#### [TASK OBJECTIVE]
Tally the lines of the listing that contain the string "center", treating case as significant, and give only that number.

— START —

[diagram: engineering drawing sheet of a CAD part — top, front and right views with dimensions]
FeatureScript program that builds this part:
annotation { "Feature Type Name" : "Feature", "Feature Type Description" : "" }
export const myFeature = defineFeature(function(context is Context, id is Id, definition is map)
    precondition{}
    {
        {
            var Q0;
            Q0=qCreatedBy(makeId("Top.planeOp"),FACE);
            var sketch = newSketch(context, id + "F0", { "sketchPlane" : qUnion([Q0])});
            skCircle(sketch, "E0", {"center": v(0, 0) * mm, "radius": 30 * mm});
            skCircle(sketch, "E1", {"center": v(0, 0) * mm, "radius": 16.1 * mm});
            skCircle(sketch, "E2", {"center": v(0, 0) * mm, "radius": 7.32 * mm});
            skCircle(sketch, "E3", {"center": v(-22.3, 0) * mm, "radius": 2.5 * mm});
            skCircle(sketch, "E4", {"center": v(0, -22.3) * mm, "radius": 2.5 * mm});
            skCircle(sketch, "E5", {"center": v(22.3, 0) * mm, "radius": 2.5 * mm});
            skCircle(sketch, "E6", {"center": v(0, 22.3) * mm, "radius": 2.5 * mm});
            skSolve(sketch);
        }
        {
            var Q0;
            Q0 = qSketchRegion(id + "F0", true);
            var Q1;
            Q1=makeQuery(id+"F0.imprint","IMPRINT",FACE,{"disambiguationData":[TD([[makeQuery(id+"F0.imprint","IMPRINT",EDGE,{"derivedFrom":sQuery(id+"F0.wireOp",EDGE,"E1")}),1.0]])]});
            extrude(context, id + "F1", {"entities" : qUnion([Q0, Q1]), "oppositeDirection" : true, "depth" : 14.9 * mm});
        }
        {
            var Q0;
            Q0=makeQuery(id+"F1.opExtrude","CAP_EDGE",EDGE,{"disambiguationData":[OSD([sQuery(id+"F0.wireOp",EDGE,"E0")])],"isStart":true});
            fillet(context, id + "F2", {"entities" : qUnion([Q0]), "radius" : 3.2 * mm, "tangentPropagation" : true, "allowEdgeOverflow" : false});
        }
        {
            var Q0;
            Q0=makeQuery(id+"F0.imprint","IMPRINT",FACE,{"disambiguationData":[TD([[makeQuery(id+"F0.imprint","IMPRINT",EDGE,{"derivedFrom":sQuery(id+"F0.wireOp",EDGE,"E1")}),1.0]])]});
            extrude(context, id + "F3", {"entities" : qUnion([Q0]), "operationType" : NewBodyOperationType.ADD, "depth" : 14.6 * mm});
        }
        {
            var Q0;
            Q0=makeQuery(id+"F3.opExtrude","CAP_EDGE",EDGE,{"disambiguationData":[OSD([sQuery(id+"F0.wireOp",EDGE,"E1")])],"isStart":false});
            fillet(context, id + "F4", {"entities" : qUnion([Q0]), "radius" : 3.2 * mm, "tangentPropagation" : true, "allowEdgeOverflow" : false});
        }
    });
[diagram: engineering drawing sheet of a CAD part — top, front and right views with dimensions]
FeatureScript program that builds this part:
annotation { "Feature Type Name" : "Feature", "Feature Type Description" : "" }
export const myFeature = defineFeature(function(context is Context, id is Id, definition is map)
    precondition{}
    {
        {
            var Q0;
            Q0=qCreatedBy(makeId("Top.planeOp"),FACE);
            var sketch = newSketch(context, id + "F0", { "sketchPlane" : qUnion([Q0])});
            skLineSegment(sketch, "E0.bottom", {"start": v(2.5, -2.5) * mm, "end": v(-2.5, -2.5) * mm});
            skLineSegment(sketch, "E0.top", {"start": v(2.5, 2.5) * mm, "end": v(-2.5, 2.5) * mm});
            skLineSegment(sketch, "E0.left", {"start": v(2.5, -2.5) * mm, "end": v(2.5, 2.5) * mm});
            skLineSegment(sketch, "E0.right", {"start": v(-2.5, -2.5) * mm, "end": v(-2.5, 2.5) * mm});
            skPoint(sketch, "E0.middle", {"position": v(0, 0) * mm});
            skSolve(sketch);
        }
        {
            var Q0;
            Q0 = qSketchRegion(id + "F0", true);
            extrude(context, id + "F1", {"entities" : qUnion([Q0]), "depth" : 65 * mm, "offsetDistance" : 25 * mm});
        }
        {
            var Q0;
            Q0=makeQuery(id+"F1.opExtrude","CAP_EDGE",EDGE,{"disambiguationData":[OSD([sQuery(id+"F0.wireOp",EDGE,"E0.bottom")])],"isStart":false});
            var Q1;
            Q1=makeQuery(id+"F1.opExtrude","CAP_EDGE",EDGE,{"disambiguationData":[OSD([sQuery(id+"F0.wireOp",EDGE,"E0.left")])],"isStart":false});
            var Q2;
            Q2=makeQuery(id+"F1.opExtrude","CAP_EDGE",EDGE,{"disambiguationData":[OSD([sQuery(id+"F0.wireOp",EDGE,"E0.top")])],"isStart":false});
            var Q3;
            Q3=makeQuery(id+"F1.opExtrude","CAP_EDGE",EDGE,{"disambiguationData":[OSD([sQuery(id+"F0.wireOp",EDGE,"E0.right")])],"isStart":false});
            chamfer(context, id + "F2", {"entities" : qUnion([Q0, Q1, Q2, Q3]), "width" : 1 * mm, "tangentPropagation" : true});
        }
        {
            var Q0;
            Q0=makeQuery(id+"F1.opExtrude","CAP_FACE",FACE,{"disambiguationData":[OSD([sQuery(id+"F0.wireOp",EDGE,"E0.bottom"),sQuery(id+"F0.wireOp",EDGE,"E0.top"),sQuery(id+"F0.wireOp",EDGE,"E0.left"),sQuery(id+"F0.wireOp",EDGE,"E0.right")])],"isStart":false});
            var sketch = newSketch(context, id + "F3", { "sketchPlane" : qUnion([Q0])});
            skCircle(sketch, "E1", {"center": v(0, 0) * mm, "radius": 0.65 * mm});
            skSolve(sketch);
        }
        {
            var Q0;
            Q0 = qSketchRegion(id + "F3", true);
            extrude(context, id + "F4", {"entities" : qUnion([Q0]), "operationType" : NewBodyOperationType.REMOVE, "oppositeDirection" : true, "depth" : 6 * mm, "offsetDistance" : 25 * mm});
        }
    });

— END —

#### [RESPONSE]
8